Intermittency of dynamical phases in a quantum spin glass

Abstract

Answering the question of existence of efficient quantum algorithms for NP-hard problems require deep theoretical understanding of the properties of the low-energy eigenstates and long-time coherent dynamics in quantum spin glasses. We discovered and described analytically the property of asymptotic orthogonality resulting in a new type of structure in quantum spin glass. Its eigen-spectrum is split into the alternating sequence of bands formed by quantum states of two distinct types (x and z). Those of z-type are non-ergodic extended eigenstates (NEE) in the basis of \σz\ operators that inherit the structure of the classical spin glass with exponentially long decay times of Edwards Anderson order parameter at any finite value of transverse field B. Those of x-type form narrow bands of NEEs that conserve the integer-valued x-magnetization.
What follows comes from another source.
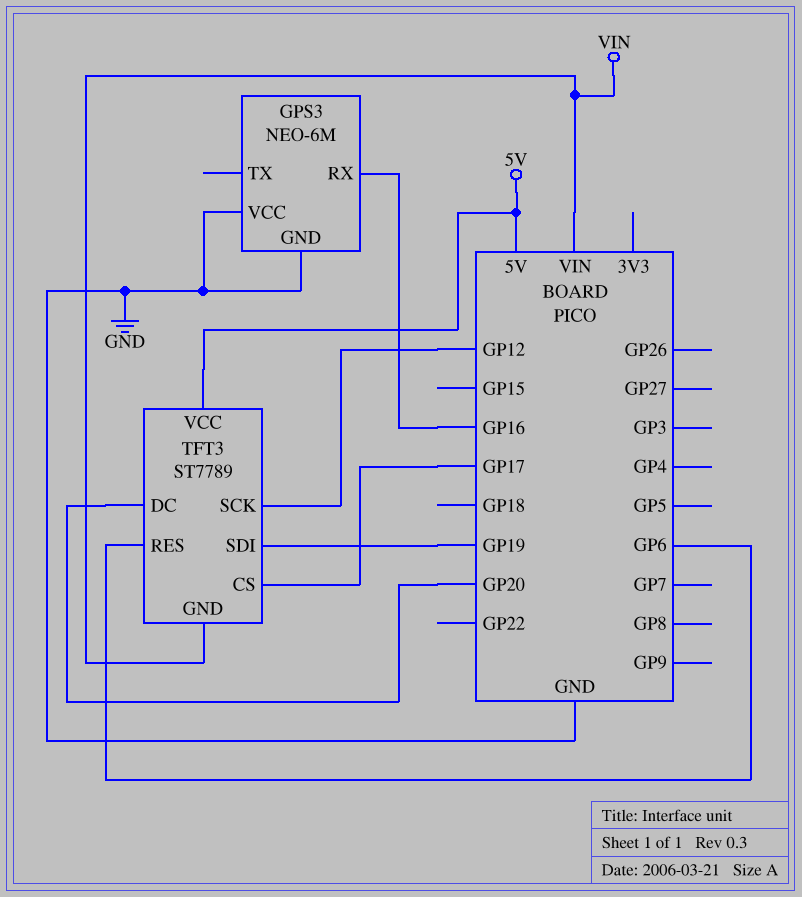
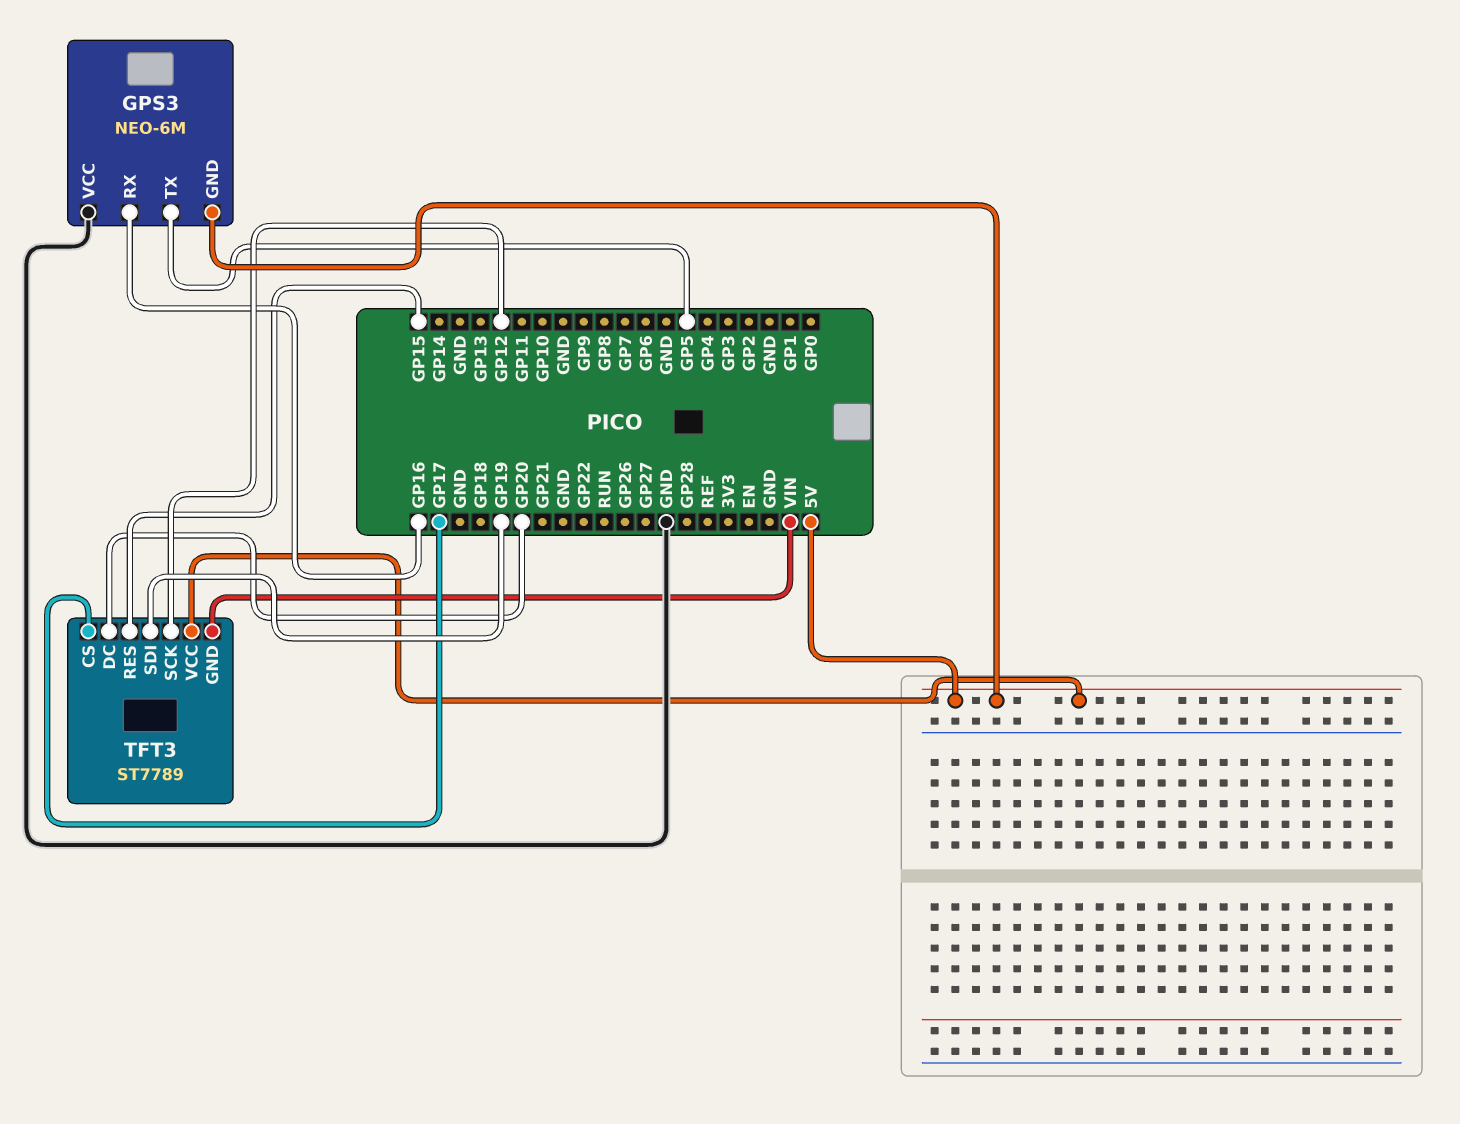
GPS3 pin GND: GND -> 5V
GPS3 pin TX: none -> GP5
TFT3 pin RES: GP6 -> GP15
Quantum evolution within a given band of each type is described by a Hamiltonian that belongs to either the ensemble of Preferred Basis Levi matrices (z-type) or Gaussian Orthogonal ensemble (x-type). We characterize the non-equilibrium dynamics using fractal dimension D that depends on energy density (temperature) and plays a role of thermodynamic potential: D=0 in MBL phase, 0<D<1 in NEE phase, D→ 1 in ergodic phase in infinite temperature limit. MBL states coexist with NEEs in the same range of energies even at very large B. Bands of NEE states can be used for new quantum search-like algorithms of population transfer in the low-energy part of spin-configuration space. Remarkably, the intermitted structure of the eigenspectrum emerges in quantum version of a statistically featureless Random Energy Model and is expected to exist in a class of paractically important NP-hard problems that unlike REM can be implemented on a computer with polynomial resources.